(Entries taken from a collection)
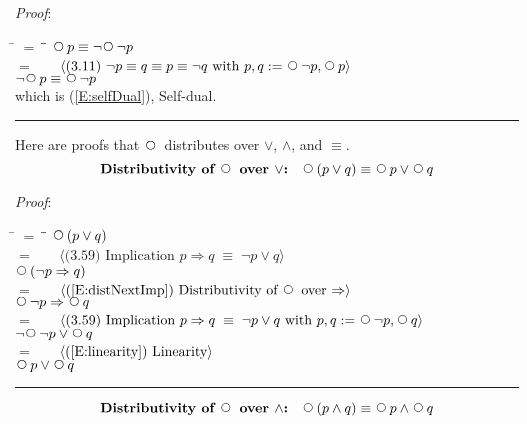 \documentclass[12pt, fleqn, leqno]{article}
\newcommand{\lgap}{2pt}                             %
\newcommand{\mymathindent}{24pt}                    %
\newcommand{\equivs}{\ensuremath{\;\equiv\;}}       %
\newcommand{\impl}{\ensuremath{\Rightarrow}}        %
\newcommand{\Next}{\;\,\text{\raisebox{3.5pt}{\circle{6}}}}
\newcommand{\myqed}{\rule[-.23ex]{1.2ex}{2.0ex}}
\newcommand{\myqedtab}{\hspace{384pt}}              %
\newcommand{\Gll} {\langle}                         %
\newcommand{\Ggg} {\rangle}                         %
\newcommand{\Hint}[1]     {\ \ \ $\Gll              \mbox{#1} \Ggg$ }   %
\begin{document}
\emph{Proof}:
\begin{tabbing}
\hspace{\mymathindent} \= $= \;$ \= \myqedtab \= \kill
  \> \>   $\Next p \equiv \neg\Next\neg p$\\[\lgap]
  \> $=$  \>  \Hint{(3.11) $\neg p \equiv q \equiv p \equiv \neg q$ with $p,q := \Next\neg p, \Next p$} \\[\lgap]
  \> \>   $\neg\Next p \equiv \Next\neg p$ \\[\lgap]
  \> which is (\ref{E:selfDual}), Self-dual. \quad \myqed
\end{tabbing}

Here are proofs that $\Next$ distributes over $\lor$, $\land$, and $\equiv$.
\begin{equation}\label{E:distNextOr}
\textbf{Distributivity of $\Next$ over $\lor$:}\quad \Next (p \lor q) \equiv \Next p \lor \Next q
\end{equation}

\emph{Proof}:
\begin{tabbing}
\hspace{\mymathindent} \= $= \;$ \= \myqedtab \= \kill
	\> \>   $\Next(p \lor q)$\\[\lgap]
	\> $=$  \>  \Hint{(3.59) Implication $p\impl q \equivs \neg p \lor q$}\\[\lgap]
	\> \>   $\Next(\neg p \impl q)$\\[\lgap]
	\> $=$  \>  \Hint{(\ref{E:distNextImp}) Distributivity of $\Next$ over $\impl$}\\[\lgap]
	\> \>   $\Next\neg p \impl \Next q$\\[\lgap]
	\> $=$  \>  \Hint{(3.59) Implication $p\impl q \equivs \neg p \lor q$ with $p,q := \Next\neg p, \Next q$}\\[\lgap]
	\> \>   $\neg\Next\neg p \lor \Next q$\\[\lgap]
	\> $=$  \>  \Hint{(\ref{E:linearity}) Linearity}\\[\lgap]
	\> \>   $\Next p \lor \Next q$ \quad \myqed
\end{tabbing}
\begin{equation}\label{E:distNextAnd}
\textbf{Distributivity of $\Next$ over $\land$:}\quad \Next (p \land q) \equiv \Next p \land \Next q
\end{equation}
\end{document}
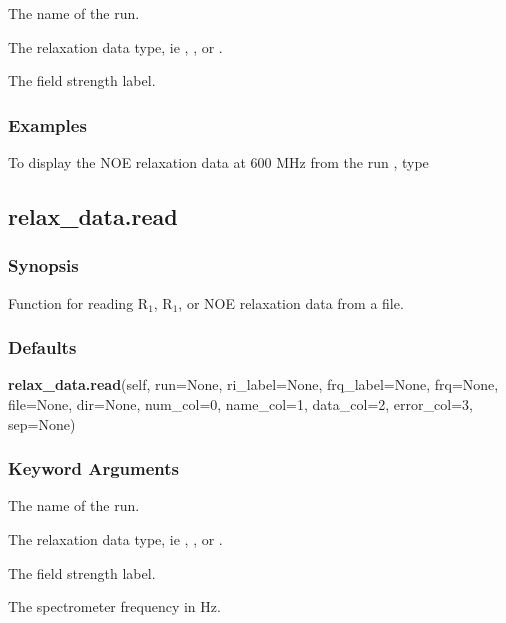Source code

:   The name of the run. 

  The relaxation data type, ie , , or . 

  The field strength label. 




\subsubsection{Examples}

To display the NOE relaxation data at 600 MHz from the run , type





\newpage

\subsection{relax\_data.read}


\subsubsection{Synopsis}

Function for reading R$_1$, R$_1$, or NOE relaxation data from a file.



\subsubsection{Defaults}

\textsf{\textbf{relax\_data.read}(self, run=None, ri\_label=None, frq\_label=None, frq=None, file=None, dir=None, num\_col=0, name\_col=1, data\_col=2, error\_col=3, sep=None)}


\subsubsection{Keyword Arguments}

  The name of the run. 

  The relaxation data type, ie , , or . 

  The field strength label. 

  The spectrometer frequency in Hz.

▶ What you should do:
Output all lines above precisely. Pictures are to be left out.

▶ Completed task:
 \documentclass[12pt, fleqn, leqno]{article}
\newcommand{\lgap}{2pt}                             %
\newcommand{\mymathindent}{24pt}                    %
\newcommand{\equivs}{\ensuremath{\;\equiv\;}}       %
\newcommand{\impl}{\ensuremath{\Rightarrow}}        %
\newcommand{\Next}{\;\,\text{\raisebox{3.5pt}{\circle{6}}}}
\newcommand{\myqed}{\rule[-.23ex]{1.2ex}{2.0ex}}
\newcommand{\myqedtab}{\hspace{384pt}}              %
\newcommand{\Gll} {\langle}                         %
\newcommand{\Ggg} {\rangle}                         %
\newcommand{\Hint}[1]     {\ \ \ $\Gll              \mbox{#1} \Ggg$ }   %
\begin{document}
\emph{Proof}:
\begin{tabbing}
\hspace{\mymathindent} \= $= \;$ \= \myqedtab \= \kill
  \> \>   $\Next p \equiv \neg\Next\neg p$\\[\lgap]
  \> $=$  \>  \Hint{(3.11) $\neg p \equiv q \equiv p \equiv \neg q$ with $p,q := \Next\neg p, \Next p$} \\[\lgap]
  \> \>   $\neg\Next p \equiv \Next\neg p$ \\[\lgap]
  \> which is (\ref{E:selfDual}), Self-dual. \quad \myqed
\end{tabbing}

Here are proofs that $\Next$ distributes over $\lor$, $\land$, and $\equiv$.
\begin{equation}\label{E:distNextOr}
\textbf{Distributivity of $\Next$ over $\lor$:}\quad \Next (p \lor q) \equiv \Next p \lor \Next q
\end{equation}

\emph{Proof}:
\begin{tabbing}
\hspace{\mymathindent} \= $= \;$ \= \myqedtab \= \kill
	\> \>   $\Next(p \lor q)$\\[\lgap]
	\> $=$  \>  \Hint{(3.59) Implication $p\impl q \equivs \neg p \lor q$}\\[\lgap]
	\> \>   $\Next(\neg p \impl q)$\\[\lgap]
	\> $=$  \>  \Hint{(\ref{E:distNextImp}) Distributivity of $\Next$ over $\impl$}\\[\lgap]
	\> \>   $\Next\neg p \impl \Next q$\\[\lgap]
	\> $=$  \>  \Hint{(3.59) Implication $p\impl q \equivs \neg p \lor q$ with $p,q := \Next\neg p, \Next q$}\\[\lgap]
	\> \>   $\neg\Next\neg p \lor \Next q$\\[\lgap]
	\> $=$  \>  \Hint{(\ref{E:linearity}) Linearity}\\[\lgap]
	\> \>   $\Next p \lor \Next q$ \quad \myqed
\end{tabbing}
\begin{equation}\label{E:distNextAnd}
\textbf{Distributivity of $\Next$ over $\land$:}\quad \Next (p \land q) \equiv \Next p \land \Next q
\end{equation}
\end{document}
Source code

:   The name of the run. 

  The relaxation data type, ie , , or . 

  The field strength label. 




\subsubsection{Examples}

To display the NOE relaxation data at 600 MHz from the run , type





\newpage

\subsection{relax\_data.read}


\subsubsection{Synopsis}

Function for reading R$_1$, R$_1$, or NOE relaxation data from a file.



\subsubsection{Defaults}

\textsf{\textbf{relax\_data.read}(self, run=None, ri\_label=None, frq\_label=None, frq=None, file=None, dir=None, num\_col=0, name\_col=1, data\_col=2, error\_col=3, sep=None)}


\subsubsection{Keyword Arguments}

  The name of the run. 

  The relaxation data type, ie , , or . 

  The field strength label. 

  The spectrometer frequency in Hz.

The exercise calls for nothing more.